Stored items:
——
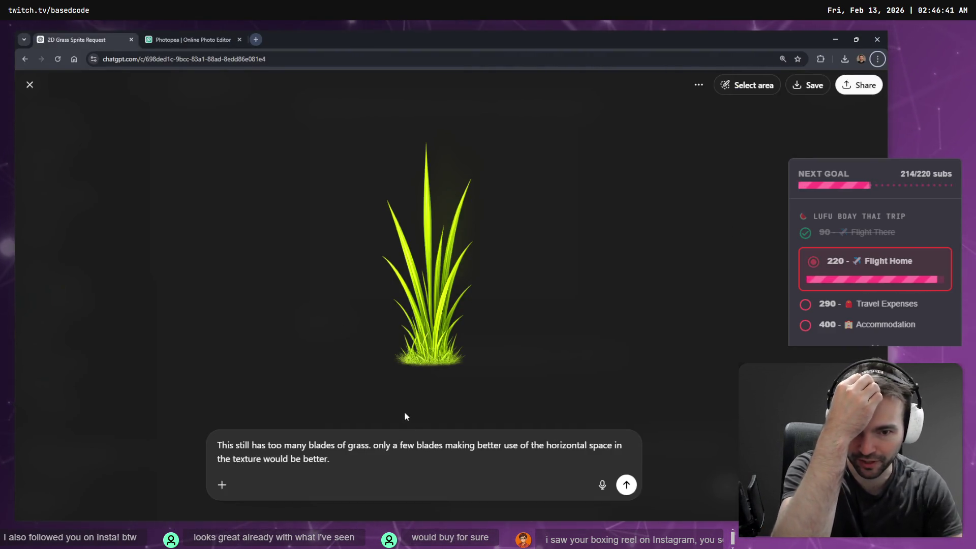
# Clear the old prompt from the ChatGPT input box.
pyautogui.press('ctrl+a')
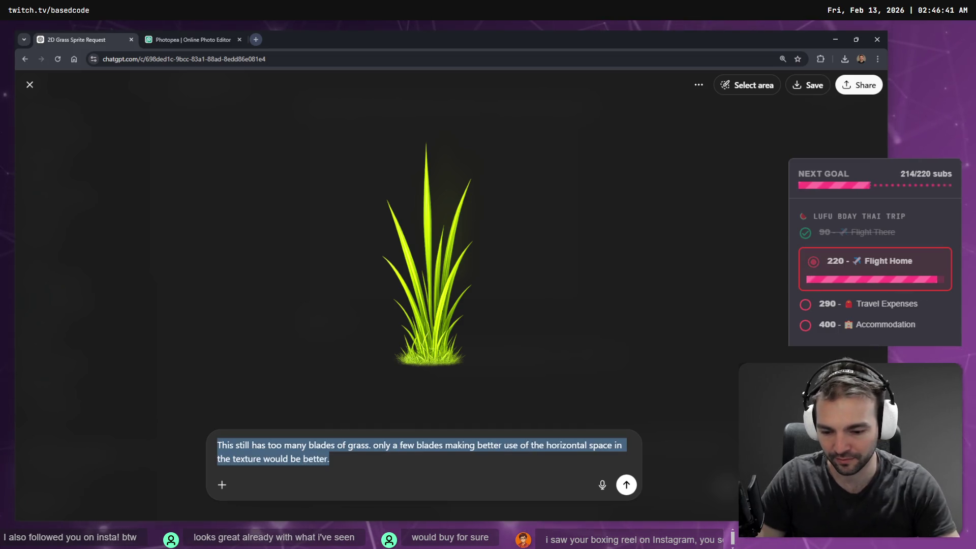
pyautogui.press('ctrl+x')
pyautogui.press('alt+Tab')
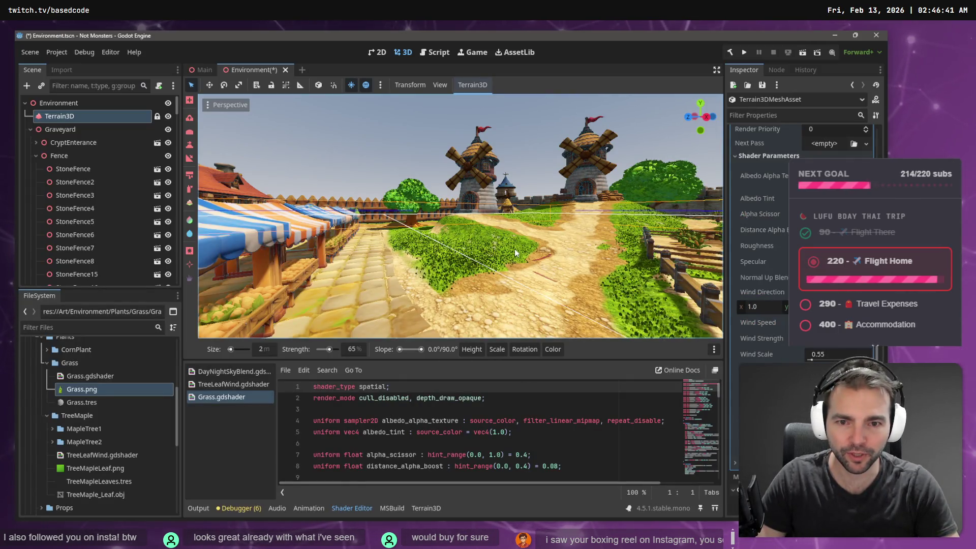
pyautogui.scroll(5, 515, 250)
——
From the data above, copy each line where the string "pyautogui" appears.

pyautogui.press('ctrl+a')
pyautogui.press('ctrl+x')
pyautogui.press('alt+Tab')
pyautogui.scroll(5, 515, 250)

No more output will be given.